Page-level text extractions

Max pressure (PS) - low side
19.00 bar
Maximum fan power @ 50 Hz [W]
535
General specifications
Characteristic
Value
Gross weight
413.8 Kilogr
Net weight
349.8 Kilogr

● To do
All the data above is to be given again, exactly.

● Exercise result
Max pressure (PS) - low side
19.00 bar
Maximum fan power @ 50 Hz [W]
535
General specifications
Characteristic
Value
Gross weight
413.8 Kilogr
Net weight
349.8 Kilogr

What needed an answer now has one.